Madrid, 10 feb (EFE).- El Tribunal Supremo ha fallado en contra del ex director del teatro Español Gustavo Pérez Puig en su pleito contra el socialista Rafael Simancas por intromisión en su honor, como ya lo hicieron en el año 2000 el Juzgado de Primera Instancia número 50 de Madrid y la Audiencia Provincial.

La sentencia del Supremo, a la que ha tenido acceso Efe, declara "no haber lugar al recurso de casación" presentado por Pérez Puig y su esposa, María Teresa Recatero, contra la decisión de la Audiencia Provincial y le condena de nuevo al pago de las costas.

En el origen de este pleito están unas declaraciones de Simancas publicadas por el diario El País el 18 de febrero de 2000, posteriormente glosadas en el periódico El Mundo el 15 de marzo siguiente, que Pérez Puig, director del Español entre 1990 y 2003, entendió que le achacaban la comisión de unos hechos "falsos" que presuntamente constituirían una "irregularidad administrativa".

En esas declaraciones, el ahora diputado socialista se refirió a la esposa de Pérez Puig afirmando "que no existe precedente en ningún otro organismo de la Administración pública, como es que la adjunta a la dirección sea la propia mujer de Pérez Puig; es un caso de nepotismo esperpéntico".

Además, Simancas aludió a las retribuciones que recibía el matrimonio, afirmando que "en los últimos años han sumado entre los dos más de 30 millones de pesetas anuales, un sueldo muy superior al del presidente del Gobierno, al del propio Alcalde, o al del presidente de la Comunidad".
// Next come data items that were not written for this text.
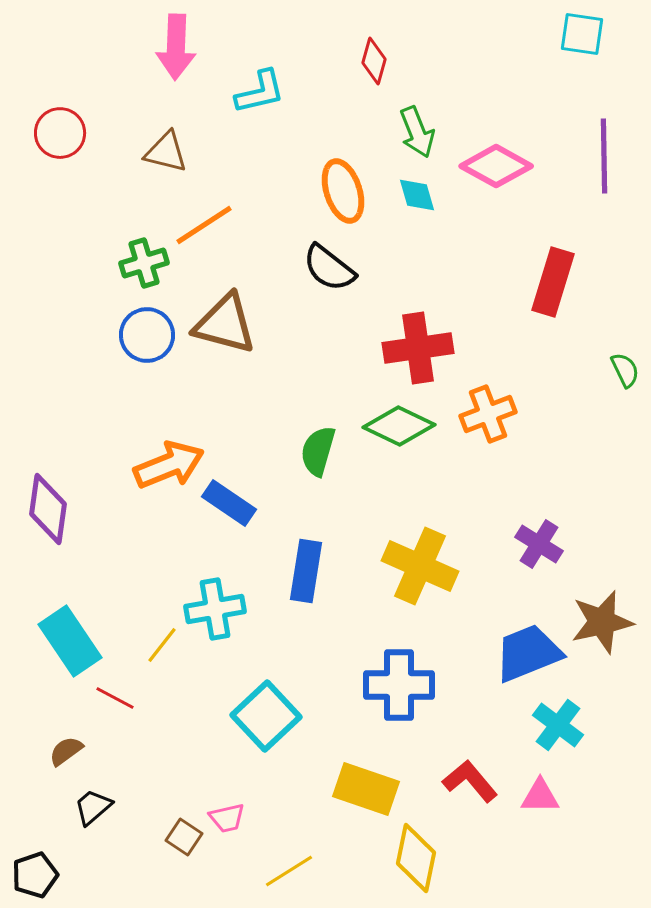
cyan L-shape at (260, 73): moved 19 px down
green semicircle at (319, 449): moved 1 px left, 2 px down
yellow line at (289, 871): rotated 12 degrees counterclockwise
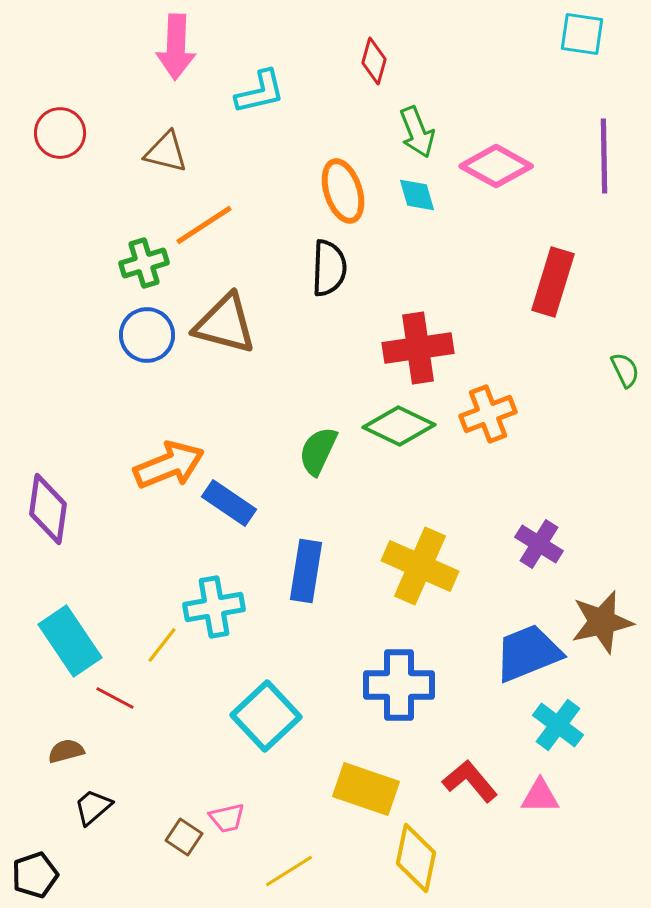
black semicircle at (329, 268): rotated 126 degrees counterclockwise
green semicircle at (318, 451): rotated 9 degrees clockwise
cyan cross at (215, 609): moved 1 px left, 2 px up
brown semicircle at (66, 751): rotated 21 degrees clockwise
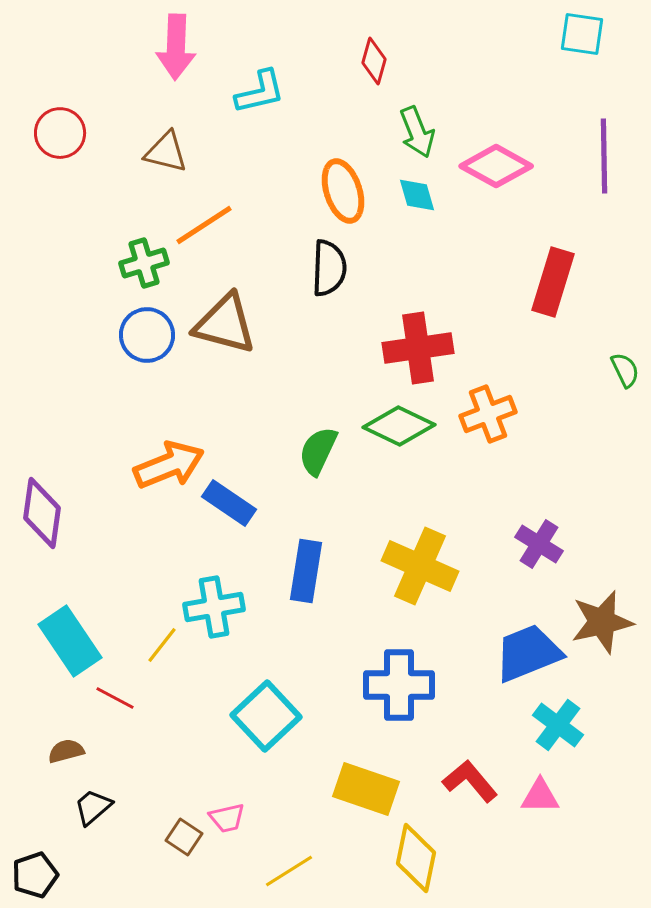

Como los anteriores tribunales, el Supremo entiende que "el demandado, en su condición de cargo político, hace uso de la libertad de expresión que la Constitución Española le otorga como ciudadano y que ejerce como político y hace uso de ella como crítica a una gestión pública encomendada por un poder político, sin emplear expresiones insultantes, a no ser que se aislen del contexto".

Respecto a esto último, el Supremo afirma que las acusaciones de "nepotismo" y "enchufe" que hizo Simancas "pueden ser constitutivas de vulneración de derecho al honor, pero no lo son cuando éstas expresiones se vierten en una contienda política y forman parte de una crítica de carácter político".